## Exercise directions
Give the data below again exactly as it stands. Omit the pictures.

## Data in this exercise

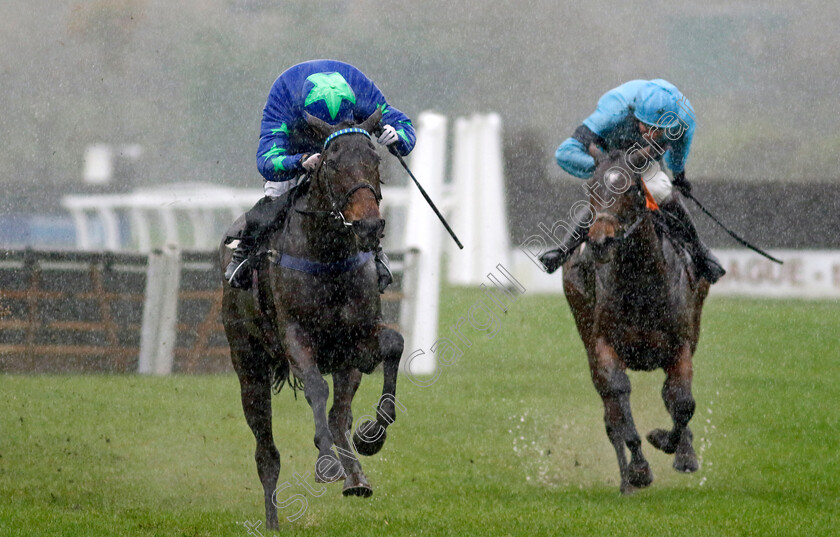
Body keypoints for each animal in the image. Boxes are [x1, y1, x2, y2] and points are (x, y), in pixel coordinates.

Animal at [220, 109, 404, 528]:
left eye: (375, 159)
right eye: (331, 163)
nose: (369, 226)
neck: (328, 256)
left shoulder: (355, 340)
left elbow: (394, 345)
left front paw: (373, 435)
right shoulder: (295, 337)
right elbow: (316, 390)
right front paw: (326, 465)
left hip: (343, 363)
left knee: (339, 415)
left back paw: (357, 477)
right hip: (248, 367)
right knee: (266, 452)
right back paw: (273, 522)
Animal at [564, 151, 708, 494]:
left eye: (630, 188)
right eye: (591, 187)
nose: (600, 240)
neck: (640, 281)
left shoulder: (680, 345)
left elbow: (682, 402)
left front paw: (677, 449)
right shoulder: (603, 346)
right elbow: (618, 402)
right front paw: (639, 469)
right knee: (610, 415)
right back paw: (626, 480)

## Reply
Body keypoints for each animal in the image. Boxes are [x1, y1, x2, y2] and points are (x, y), in pixel coordinates.

Animal at [220, 109, 404, 528]:
left eye: (375, 159)
right eye: (331, 163)
nose: (369, 226)
neck: (328, 256)
left shoulder: (355, 340)
left elbow: (394, 345)
left front paw: (373, 435)
right shoulder: (295, 337)
right elbow: (316, 390)
right front paw: (326, 465)
left hip: (343, 363)
left knee: (339, 415)
left back paw: (357, 477)
right hip: (248, 367)
right knee: (266, 452)
right back paw: (273, 522)
Animal at [564, 151, 708, 494]:
left eye: (630, 188)
right eye: (591, 187)
nose: (600, 240)
neck: (640, 281)
left shoulder: (680, 345)
left elbow: (682, 402)
left front paw: (677, 449)
right shoulder: (603, 346)
right elbow: (618, 402)
right front paw: (639, 469)
right knee: (610, 415)
right back paw: (626, 480)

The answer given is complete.